Искренно Вас любящий и Вам благодарный
Н. Лесков.
Есть здесь приезжие из Москвы, с которыми есть кухарка, служившая некогда у известного «владыкина сына» протопопа «Гаврилки» — пьяницы, взяточника и картежника. У нее есть сын, «шульер в карты», и он «в шульерство вник от владычнего сына и от протопопа Абросима, который теперь архиереем стал», а сына ее «за шульерство свели на высыл».
О протопопе же говорит: «Сколь он добр был: приедет пьяный и навзрыд плачет и все деньги дарит, — все дарит, а проспится и назад вдвойне спрашивает. Даст двадцать рублей, а говорит: я тебе триста дал».
Сейчас уезжаю из Шмецка на житье в Петербург (Фурштадтская, 50). Здоровье не поправилось и, очевидно, не может быть поправлено, но духовное мое состояние очень хорошо: я знаю, что я ничего не знаю и ни в каком деле не стою на своей стороне, но вижу нечто лучшее и полезное. Все лето читал Ваши писания, и они отлично пользовали мое сознание и дух мой. Был рад, получа от Вани Горбунова письмо, в котором он, между прочим, писал, что Вы обо мне вспоминали и говорили с ним. Мне очень радостно и полезно знать, что Вы считаете меня гожим для лучших дел, чем исключительная забота о личном счастье. Благодарю Вас за все добро, Вами мне уясненное и открытое, — Вы мне подарили покой и уверенность в том, что «избавитель наш жив и силен восстановить нас из худости здешнего бытия».

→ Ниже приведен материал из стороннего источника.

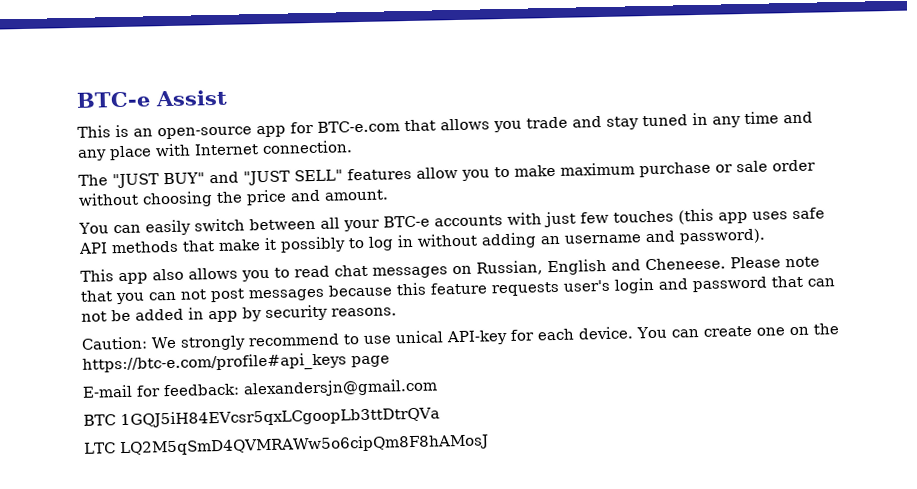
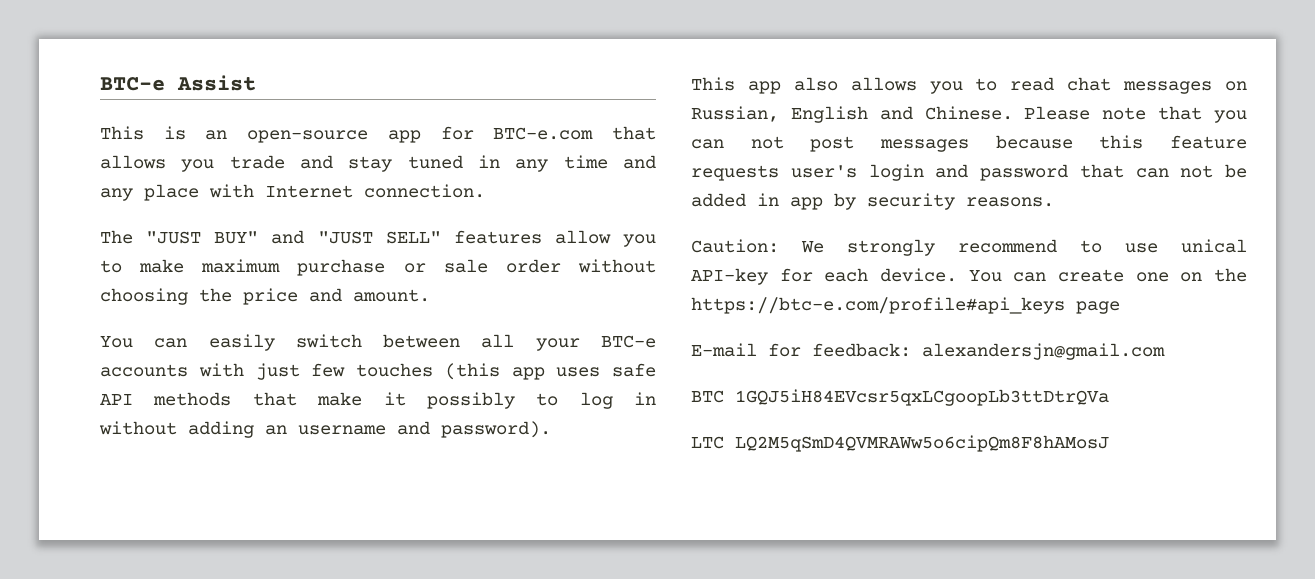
[645,257,726,271] Cheneese. -> [924,106,1013,120] Chinese.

Прилагаю описание чудес Ивана Ильича в Ярославле. Может быть, Вы не слыхали про это. «О господи!»
Преданный Вам и благодарный
Лесков.
Достоуважаемый Александр Константинович!
Окажите мне дружбу: пробегите препровождаемый при сем запас стихотворных опытов и, если можно, отберите из них, что удобно для помещения в «Живописном обозрении». Поэт этот юный человек и мой родственник, и потому я за него и ходатайствую перед Вами «по родству». Сделайте милость, дайте ему хлебнуть отравы типографских чернил! Он, конечно, малый хороший и очень любящий литературу. Может быть, из него со временем что-нибудь и выйдет. О гонораре, разумеется, нечего уславливаться: что дадите, то и ладно. Остальное, что останется от Вашего выбора, пожалуйста, пришлите мне. А я к Вам не кажу глаз потому, что все очень болен и не могу нигде показаться.
Глубоко Вас уважающий
Лесков.
Простите мне мое замедление в ответе на Ваше письмо, уважаемый Александр Константинович. Оправдание мое в том, что я не «прихварываю», а тяжко страдаю мучительною болезнию, не позволяющею мне даже ответить на письмо. Не редкие дни, а месяцы сплошь я только страдаю. За это и простите мне все, что может показаться какою-нибудь с моей стороны виною.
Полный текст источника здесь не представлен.